There is a great mystery at work in our journey towards unity, reflected in today’s gospel (John 17:20-26), as we ponder the mystical yet practical words of Jesus. Somehow, this love between the Father, Jesus, and believers is all for the sake of mission. Jesus knew that arguments and dissension would happen; he grew up in that environment. Today’s gospel shows Jesus praying fervently to his heavenly Father for unity among his disciples, and unity among those who come to believe because of the preaching and teaching of his disciples. Fr. Leslie Hoppe, OFM teaches that this experience by believers of the unity between Jesus and his Father impels the believer to spread the Good News of that love. And when the believers live out that love within their families and communities, it enables non-believers to see beyond the believer to the living Christ within them. It is a great mystery of love! The importance of recognizing the goal of unity cannot be overemphasized.
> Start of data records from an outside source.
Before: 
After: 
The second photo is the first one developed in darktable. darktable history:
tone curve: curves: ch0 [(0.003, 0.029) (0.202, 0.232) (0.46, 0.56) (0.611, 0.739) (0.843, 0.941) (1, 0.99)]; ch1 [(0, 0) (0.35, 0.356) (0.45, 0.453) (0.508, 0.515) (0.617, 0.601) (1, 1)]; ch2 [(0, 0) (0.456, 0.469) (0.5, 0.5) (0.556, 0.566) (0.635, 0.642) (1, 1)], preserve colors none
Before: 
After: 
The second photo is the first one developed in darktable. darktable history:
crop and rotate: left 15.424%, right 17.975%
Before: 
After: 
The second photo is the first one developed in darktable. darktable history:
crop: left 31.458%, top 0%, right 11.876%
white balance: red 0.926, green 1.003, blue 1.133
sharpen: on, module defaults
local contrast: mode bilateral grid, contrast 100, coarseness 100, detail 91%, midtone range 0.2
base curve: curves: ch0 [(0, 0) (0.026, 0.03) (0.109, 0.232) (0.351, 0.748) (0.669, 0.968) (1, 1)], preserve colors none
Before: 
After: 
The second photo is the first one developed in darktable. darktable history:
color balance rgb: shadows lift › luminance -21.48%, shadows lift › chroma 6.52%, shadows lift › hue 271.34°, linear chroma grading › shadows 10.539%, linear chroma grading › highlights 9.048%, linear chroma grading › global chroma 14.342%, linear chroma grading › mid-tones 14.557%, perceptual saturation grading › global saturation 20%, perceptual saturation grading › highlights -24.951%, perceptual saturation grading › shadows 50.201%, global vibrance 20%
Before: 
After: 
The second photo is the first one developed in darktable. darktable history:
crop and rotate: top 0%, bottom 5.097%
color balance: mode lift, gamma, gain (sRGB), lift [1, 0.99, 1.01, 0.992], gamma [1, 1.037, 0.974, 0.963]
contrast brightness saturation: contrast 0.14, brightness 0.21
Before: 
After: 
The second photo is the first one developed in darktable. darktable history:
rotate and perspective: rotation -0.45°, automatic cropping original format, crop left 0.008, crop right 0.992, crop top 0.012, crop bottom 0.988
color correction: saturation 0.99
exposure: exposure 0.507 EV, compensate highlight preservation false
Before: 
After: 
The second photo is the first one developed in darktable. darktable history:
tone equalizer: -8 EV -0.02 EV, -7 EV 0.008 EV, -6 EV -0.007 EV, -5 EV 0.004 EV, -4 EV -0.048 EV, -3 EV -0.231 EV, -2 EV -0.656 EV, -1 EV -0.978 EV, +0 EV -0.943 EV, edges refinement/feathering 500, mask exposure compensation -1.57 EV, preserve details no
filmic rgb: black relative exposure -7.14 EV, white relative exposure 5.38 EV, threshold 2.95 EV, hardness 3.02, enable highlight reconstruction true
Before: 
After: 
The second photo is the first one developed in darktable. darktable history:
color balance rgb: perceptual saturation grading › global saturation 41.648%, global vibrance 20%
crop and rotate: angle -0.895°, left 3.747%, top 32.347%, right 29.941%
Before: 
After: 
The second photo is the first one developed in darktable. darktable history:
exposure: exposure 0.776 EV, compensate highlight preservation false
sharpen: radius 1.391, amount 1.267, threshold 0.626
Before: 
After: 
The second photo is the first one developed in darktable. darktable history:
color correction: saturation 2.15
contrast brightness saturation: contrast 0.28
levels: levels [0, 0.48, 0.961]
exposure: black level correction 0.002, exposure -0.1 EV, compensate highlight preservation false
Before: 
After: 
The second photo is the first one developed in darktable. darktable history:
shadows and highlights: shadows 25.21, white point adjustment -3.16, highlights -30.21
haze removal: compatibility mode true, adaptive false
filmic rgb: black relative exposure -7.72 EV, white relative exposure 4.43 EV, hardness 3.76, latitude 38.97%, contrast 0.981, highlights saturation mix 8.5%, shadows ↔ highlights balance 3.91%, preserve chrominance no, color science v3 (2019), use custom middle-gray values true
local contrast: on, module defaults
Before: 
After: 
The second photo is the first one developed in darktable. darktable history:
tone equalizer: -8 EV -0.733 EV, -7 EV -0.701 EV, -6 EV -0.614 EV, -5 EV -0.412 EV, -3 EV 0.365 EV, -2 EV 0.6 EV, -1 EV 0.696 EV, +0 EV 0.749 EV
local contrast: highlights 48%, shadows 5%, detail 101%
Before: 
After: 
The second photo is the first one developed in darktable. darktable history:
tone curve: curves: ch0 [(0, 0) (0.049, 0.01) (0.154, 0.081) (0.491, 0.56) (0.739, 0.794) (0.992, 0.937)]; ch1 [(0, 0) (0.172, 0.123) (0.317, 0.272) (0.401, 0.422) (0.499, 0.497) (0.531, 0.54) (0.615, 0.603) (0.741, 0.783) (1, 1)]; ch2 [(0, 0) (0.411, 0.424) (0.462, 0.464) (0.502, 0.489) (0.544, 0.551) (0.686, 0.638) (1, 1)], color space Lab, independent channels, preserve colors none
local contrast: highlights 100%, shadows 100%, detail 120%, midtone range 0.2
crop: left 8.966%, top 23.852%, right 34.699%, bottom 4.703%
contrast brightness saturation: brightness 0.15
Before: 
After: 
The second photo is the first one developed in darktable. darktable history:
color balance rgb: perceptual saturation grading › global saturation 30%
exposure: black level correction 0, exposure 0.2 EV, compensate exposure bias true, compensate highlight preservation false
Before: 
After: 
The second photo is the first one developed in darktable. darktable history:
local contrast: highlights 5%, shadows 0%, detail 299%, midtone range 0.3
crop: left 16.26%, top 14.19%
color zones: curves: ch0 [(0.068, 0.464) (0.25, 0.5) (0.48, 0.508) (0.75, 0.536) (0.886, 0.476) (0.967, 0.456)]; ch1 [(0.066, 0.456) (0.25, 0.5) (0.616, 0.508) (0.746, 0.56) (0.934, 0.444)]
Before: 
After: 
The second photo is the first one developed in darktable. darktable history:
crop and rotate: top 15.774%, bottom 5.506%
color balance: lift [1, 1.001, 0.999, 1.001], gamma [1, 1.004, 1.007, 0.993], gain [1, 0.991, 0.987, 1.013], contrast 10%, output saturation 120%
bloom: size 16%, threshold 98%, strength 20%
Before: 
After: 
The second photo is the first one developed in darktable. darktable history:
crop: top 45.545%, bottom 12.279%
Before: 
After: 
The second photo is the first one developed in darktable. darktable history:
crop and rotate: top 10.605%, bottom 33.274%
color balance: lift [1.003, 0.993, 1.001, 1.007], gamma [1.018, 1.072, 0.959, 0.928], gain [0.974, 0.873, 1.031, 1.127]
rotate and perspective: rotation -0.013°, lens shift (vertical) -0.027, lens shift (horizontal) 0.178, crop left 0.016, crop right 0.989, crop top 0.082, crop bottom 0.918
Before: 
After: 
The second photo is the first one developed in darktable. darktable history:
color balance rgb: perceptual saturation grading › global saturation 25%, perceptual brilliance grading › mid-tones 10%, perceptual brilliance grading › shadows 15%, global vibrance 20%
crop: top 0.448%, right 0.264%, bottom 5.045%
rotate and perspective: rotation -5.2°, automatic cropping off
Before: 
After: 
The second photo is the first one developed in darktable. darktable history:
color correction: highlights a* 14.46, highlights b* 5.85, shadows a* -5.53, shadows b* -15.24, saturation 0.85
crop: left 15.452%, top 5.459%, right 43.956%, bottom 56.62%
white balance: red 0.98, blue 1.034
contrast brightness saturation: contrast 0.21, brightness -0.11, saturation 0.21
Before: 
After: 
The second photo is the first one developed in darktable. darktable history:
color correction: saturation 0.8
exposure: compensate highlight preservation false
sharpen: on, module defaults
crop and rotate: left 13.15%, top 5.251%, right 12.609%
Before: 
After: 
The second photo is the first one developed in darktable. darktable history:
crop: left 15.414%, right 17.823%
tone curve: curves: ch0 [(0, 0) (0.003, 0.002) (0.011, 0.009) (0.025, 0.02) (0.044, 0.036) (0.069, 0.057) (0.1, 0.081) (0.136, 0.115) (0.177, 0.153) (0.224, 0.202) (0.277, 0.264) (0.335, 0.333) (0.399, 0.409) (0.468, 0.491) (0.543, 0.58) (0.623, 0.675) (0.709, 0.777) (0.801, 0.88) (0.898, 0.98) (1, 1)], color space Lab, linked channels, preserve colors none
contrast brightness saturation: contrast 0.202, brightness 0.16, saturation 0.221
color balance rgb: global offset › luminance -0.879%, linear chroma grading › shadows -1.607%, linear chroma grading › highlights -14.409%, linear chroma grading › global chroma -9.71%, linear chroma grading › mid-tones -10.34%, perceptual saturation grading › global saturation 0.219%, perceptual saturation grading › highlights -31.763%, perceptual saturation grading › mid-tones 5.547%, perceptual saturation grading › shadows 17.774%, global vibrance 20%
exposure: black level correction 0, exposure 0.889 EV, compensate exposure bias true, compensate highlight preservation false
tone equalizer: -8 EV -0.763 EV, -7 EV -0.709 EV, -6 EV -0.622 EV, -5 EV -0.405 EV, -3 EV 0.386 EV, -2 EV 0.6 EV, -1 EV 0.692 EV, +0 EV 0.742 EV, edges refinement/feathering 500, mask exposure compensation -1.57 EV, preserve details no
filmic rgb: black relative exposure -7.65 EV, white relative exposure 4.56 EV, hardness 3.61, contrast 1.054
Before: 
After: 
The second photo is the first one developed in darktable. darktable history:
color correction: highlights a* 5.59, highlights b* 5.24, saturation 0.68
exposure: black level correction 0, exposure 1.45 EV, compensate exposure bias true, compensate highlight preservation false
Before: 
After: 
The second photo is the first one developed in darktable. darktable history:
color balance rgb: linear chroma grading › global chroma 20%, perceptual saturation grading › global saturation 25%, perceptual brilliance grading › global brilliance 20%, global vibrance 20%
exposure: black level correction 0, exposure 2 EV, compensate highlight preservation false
KNOW YOUR CATECHISM! The Holy Spirit will lead us into all truth, and enable us to proclaim that truth; this is the promise of Jesus (CCC #729). Christ bestowed unity on his Church from the beginning, and it subsists in the Catholic Church forever (CCC #820). It is the pastoral duty of the church Magisterium to see that the people of God abide in the truth (CCC #890).
Come Lord Jesus
The martyrdom of St. Stephen reminds us that although he Lord has risen, his work is not yet completed. In the midst of his suffering Stephen’s vision of the risen Christ gives him strength to follow the way of the cross. John’s vision in the Book of Revelation reinforces this lesson, reassuring us that the Lord will come to complete his work and make all things new. The Gospel tells us that we are already one with Jesus and we must show this oneness in our lives so that Jesus may come to others.
Lord Jesus, you are enthroned in glory at the right hand of the Father. Help us to understand our need for you so that we may truthfully pray “Maranatha, Come Lord Jesus!”